Greece has illustrated how state capture of just one EU Member State has implications on all of us – not least when EU foreign policy decisions are made by unanimity. But Greece is far from alone; China continues to court central and eastern Europe through its 17+1 initiative. So far it has produced little tangible investment, but this could easily change if Beijing is the only player offering cash-strapped countries a lifeline. Already in some Balkan states and Ukraine we see China moving in with strategic investments. This includes a Chinese firm upgrading a port near Ukraine’s Odessa and a Chinese state-owned firm seeking to purchase aerospace company Motor Sich. In the Western Balkans, Chinese firms are engaged in major infrastructure projects such as an important bridge in Croatia and a highway in Montenegro which increased that country’s debt by 17 percent.

As a Nordic free trader, government action to protect against investment and acquisitions does not sit easily with me.

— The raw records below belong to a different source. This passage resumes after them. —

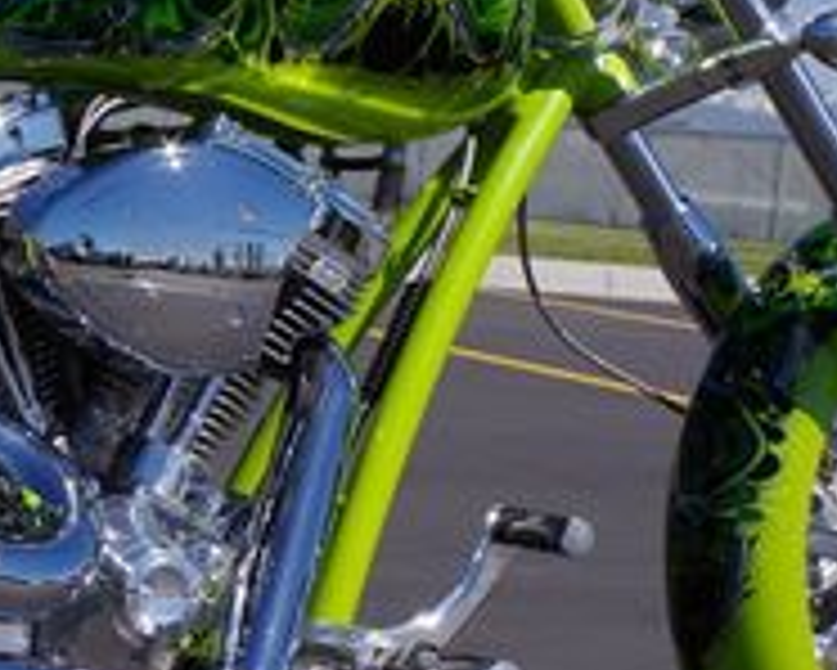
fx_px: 2478
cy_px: 191
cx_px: -194
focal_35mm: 100
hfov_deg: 18.1
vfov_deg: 15.4
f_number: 9
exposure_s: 1/500
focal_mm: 21.25
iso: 200
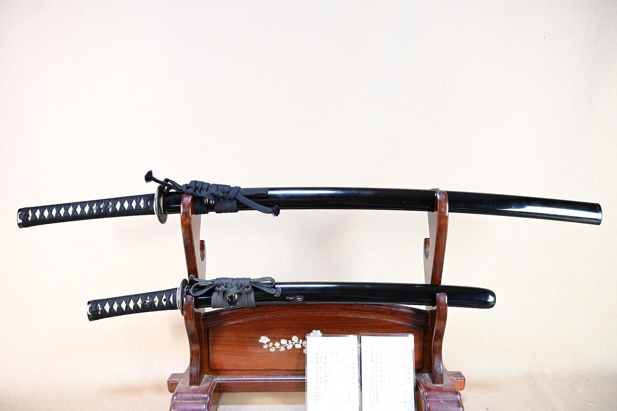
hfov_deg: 67.4
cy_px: 206
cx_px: 308
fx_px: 463
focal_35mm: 27
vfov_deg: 47.9
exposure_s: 1/2
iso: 100
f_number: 3.5
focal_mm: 18
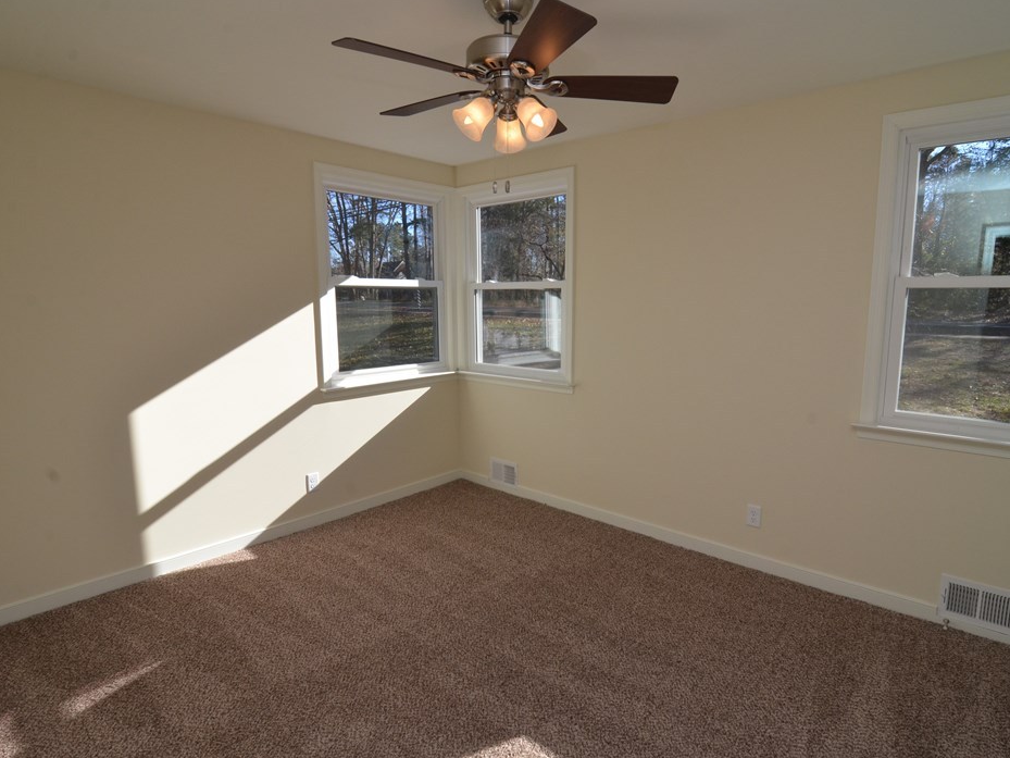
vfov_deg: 69.9
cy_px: 368
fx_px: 542
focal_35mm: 19
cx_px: 550
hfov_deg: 85.8
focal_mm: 11
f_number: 11
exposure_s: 1/250
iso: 640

However, this is not a question of free trade, but fairness. China acts like a benevolent global actor but denies Western businesses and investors reciprocal equal access to its markets. In 2016 alone, China’s foreign direct investment in Europe increase 77 % compared to 2015, yet European investments in China decreased by 25 percent, with investors complaining of increased obfuscation. And Chinese businesses are often state-backed and financed – tilting the playing field in a way that would never be accepted in the rest of the free world.

Autocrats and dictatorships are skilled at turning our open, liberal societies into our achilees heel. I know how, in the middle of a crisis situation, leaders lack the bandwidth to think past the immediate. The earth is being reshaped by the hour and we will all have to live with the long-term consequences. That is why it is imperative that Europe takes steps now to prevent the West from sleepwalking into the economic yolk of a Communist dictatorship.